The goal isn't to avoid AI. It's to use it the way you'd use any other vendor: with a signed agreement, a clear policy, and human judgment on top. The next time you open a new tool, ask one question: does this respect the trust my clients put in me? If you can't answer yes with specifics, you already know what to do.

Frequently asked questions

Can I use ChatGPT for legal work with client information?
Not with identifying client details. Standard ChatGPT may retain inputs for training. Either redact everything client-specific or use a legal-specific tool with a no-retention agreement.
How do I know if an AI tool keeps client data private?
Read the data processing agreement. Look for zero data retention, no training on your inputs, encryption in transit and at rest, and a clear data residency policy.
What if an AI tool accidentally shares client info?
Stop using the tool, document what happened, notify affected clients per your jurisdiction's rules, and contact your malpractice carrier and state bar for guidance.
Are there AI tools specifically for lawyers?
Yes. Lexis+ AI, Harvey, Thomson Reuters CoCounsel, and Spellbook are built for legal work with stronger confidentiality controls than general chatbots.

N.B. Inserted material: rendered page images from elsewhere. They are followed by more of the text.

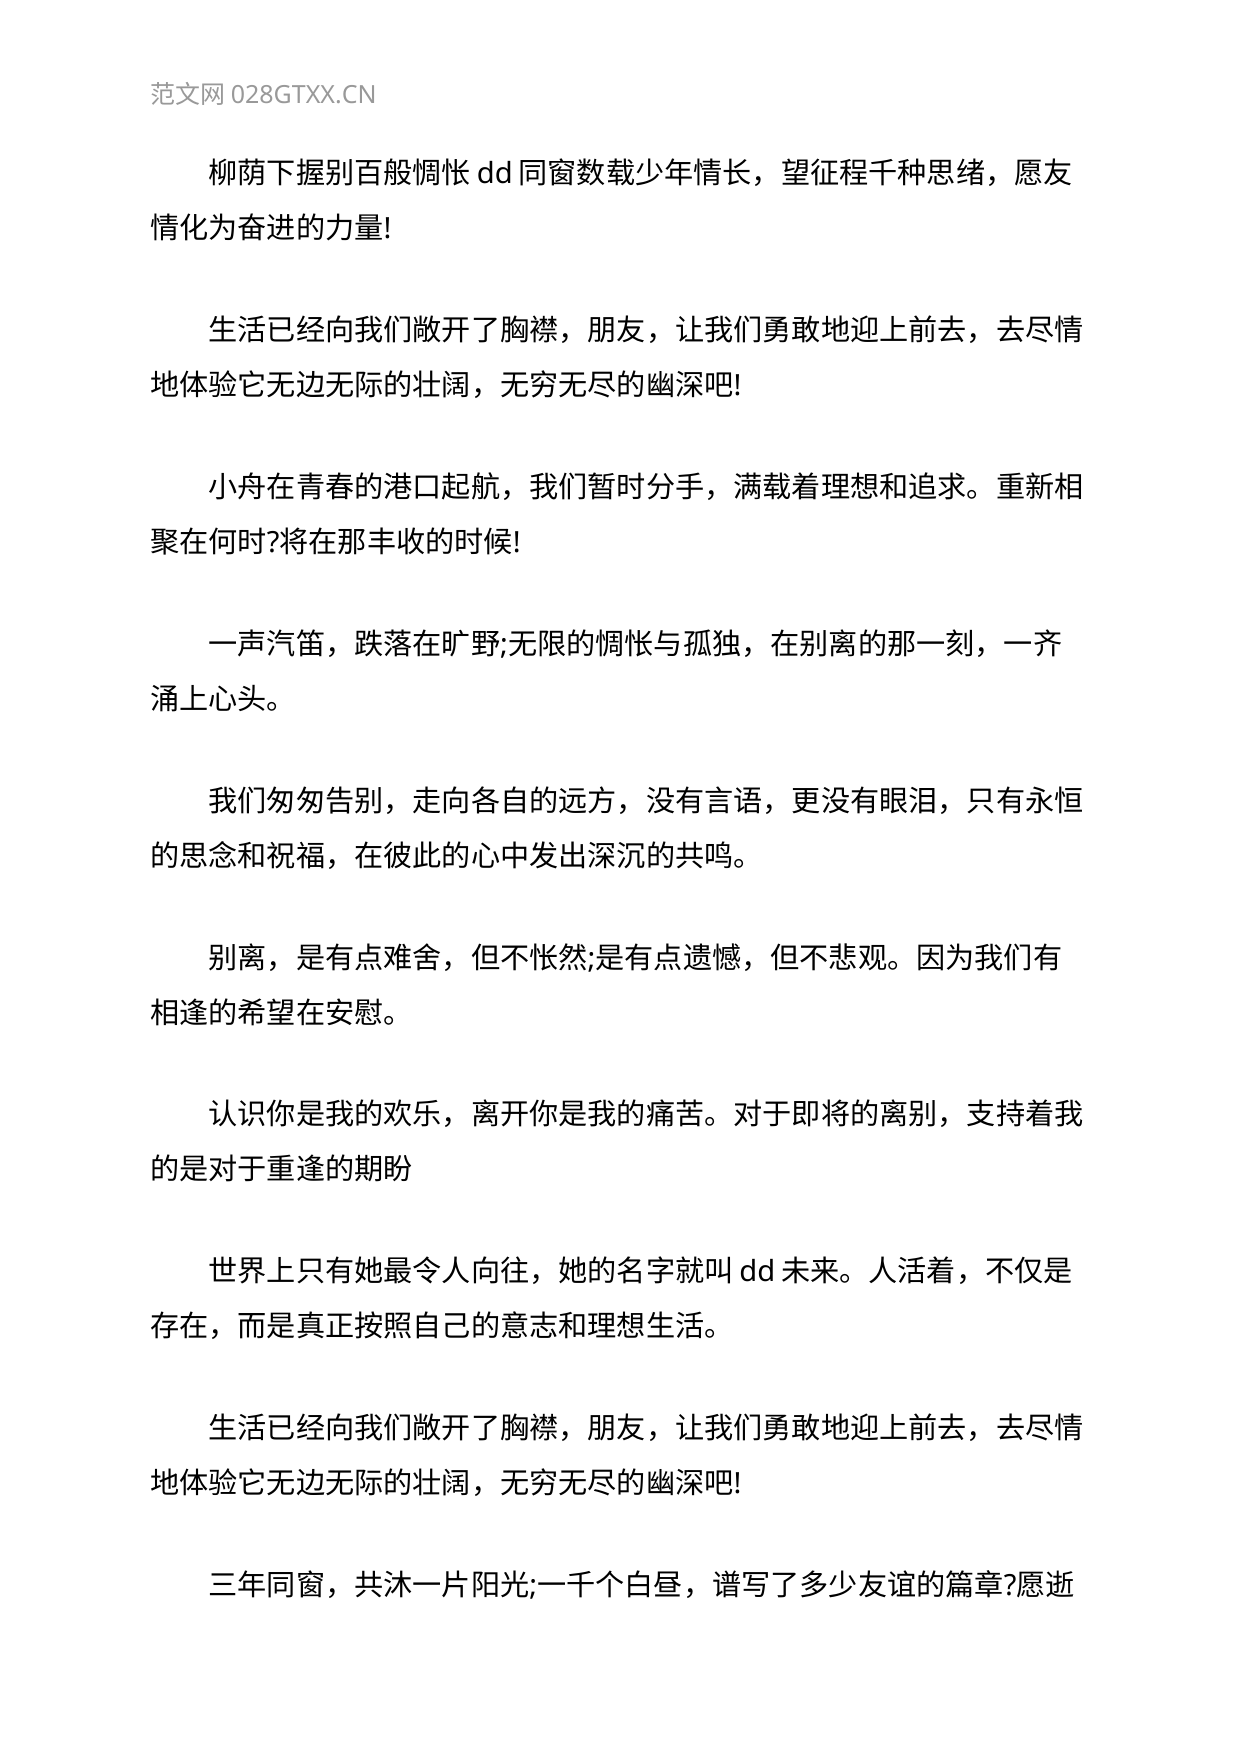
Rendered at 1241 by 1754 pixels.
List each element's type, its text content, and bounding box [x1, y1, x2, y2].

text 一声汽笛，跌落在旷野;无限的惆怅与孤独，在别离的那一刻，一齐涌上心头。 [150, 621, 1090, 718]
text 世界上只有她最令人向往，她的名字就叫dd未来。人活着，不仅是存在，而是真正按照自己的意志和理想生活。 [150, 1248, 1090, 1345]
text 生活已经向我们敞开了胸襟，朋友，让我们勇敢地迎上前去，去尽情地体验它无边无际的壮阔，无穷无尽的幽深吧! [150, 307, 1090, 404]
text 我们匆匆告别，走向各自的远方，没有言语，更没有眼泪，只有永恒的思念和祝福，在彼此的心中发出深沉的共鸣。 [150, 777, 1090, 875]
text 别离，是有点难舍，但不怅然;是有点遗憾，但不悲观。因为我们有相逢的希望在安慰。 [150, 934, 1090, 1031]
text 生活已经向我们敞开了胸襟，朋友，让我们勇敢地迎上前去，去尽情地体验它无边无际的壮阔，无穷无尽的幽深吧! [150, 1404, 1090, 1502]
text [150, 1561, 1090, 1604]
text 小舟在青春的港口起航，我们暂时分手，满载着理想和追求。重新相聚在何时?将在那丰收的时候! [150, 464, 1090, 561]
text 认识你是我的欢乐，离开你是我的痛苦。对于即将的离别，支持着我的是对于重逢的期盼 [150, 1091, 1090, 1188]
text 柳荫下握别百般惆怅dd同窗数载少年情长，望征程千种思绪，愿友情化为奋进的力量! [150, 150, 1090, 247]
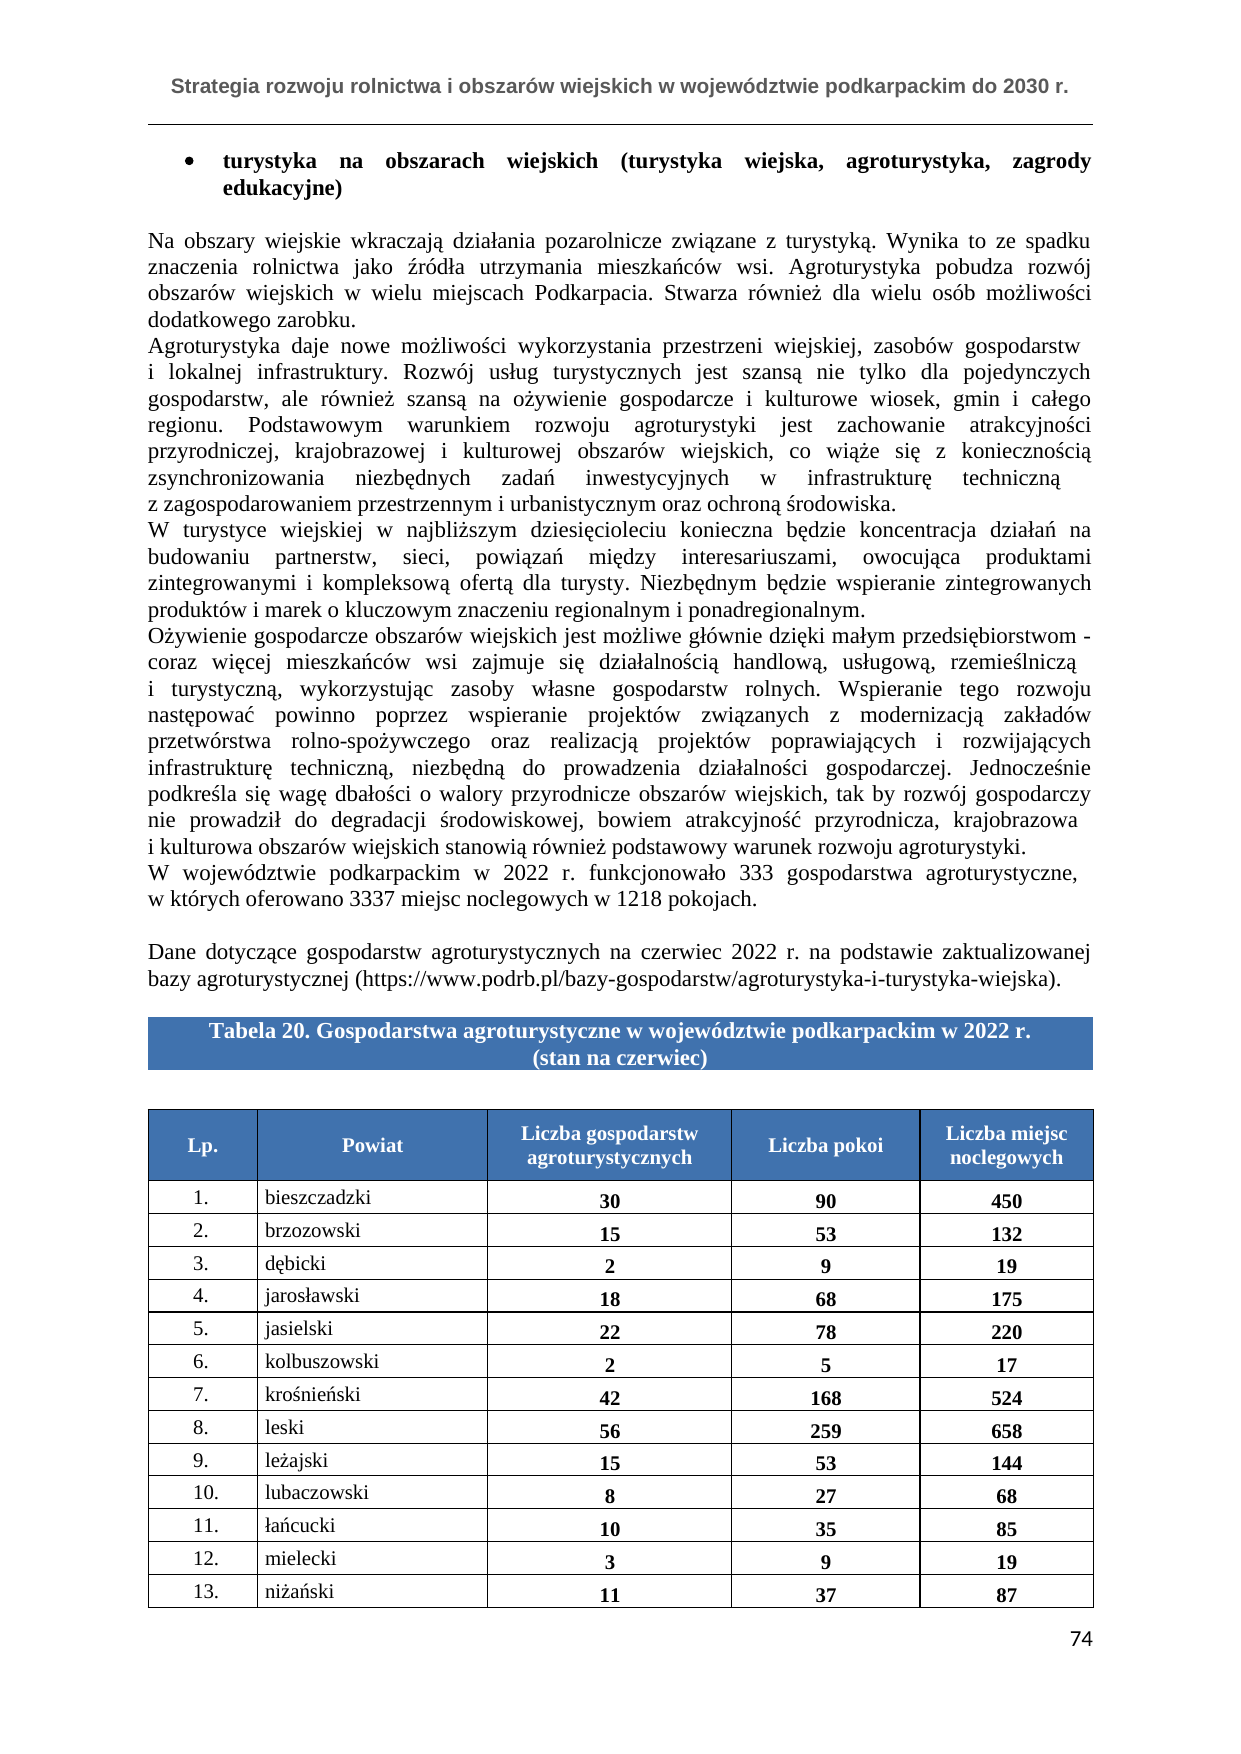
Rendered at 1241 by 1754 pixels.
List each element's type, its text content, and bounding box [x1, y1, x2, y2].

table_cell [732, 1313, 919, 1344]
text W województwie podkarpackim w 2022 r. funkcjonowało 333 gospodarstwa agroturystyczne, w których oferowano 3337 miejsc noclegowych w 1218 pokojach. [148, 859, 1093, 912]
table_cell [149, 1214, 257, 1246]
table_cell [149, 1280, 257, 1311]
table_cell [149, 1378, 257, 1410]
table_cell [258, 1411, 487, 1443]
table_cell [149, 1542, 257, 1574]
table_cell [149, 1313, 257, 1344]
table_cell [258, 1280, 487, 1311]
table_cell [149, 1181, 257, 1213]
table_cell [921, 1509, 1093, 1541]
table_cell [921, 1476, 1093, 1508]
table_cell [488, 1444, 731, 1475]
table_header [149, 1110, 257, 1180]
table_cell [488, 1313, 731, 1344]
text Ożywienie gospodarcze obszarów wiejskich jest możliwe głównie dzięki małym przedsiębiorstwom - coraz więcej mieszkańców wsi zajmuje się działalnością handlową, usługową, rzemieślniczą i turystyczną, wykorzystując zasoby własne gospodarstw rolnych. Wspieranie tego rozwoju następować powinno poprzez wspieranie projektów związanych z modernizacją zakładów przetwórstwa rolno-spożywczego oraz realizacją projektów poprawiających i rozwijających infrastrukturę techniczną, niezbędną do prowadzenia działalności gospodarczej. Jednocześnie podkreśla się wagę dbałości o walory przyrodnicze obszarów wiejskich, tak by rozwój gospodarczy nie prowadził do degradacji środowiskowej, bowiem atrakcyjność przyrodnicza, krajobrazowa i kulturowa obszarów wiejskich stanowią również podstawowy warunek rozwoju agroturystyki. [148, 622, 1093, 859]
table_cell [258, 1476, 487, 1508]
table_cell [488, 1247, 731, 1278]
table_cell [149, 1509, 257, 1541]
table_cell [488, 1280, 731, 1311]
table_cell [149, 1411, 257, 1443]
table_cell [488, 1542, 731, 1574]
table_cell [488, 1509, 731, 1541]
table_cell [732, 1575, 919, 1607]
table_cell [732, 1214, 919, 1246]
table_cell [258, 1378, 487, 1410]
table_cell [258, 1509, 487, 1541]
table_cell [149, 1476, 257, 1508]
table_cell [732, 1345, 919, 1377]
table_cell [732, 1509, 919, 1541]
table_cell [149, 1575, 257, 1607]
text Na obszary wiejskie wkraczają działania pozarolnicze związane z turystyką. Wynika to ze spadku znaczenia rolnictwa jako źródła utrzymania mieszkańców wsi. Agroturystyka pobudza rozwój obszarów wiejskich w wielu miejscach Podkarpacia. Stwarza również dla wielu osób możliwości dodatkowego zarobku. [148, 227, 1093, 332]
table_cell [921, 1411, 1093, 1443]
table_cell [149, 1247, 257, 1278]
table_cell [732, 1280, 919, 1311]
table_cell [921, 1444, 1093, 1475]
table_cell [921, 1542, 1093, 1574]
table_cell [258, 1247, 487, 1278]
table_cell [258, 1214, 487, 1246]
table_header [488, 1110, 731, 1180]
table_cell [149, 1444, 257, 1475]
text (stan na czerwiec) [148, 1044, 1093, 1070]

Do I need to get client permission to use AI?
Some state bars now recommend or require disclosure, especially when client data is processed. Check your state's ethics opinion and consider updating engagement letters.
What if my state bar doesn't have AI guidance yet?
Follow ABA Formal Opinion 512 as a baseline. It addresses competence, confidentiality, supervision, and fees as they apply to generative AI.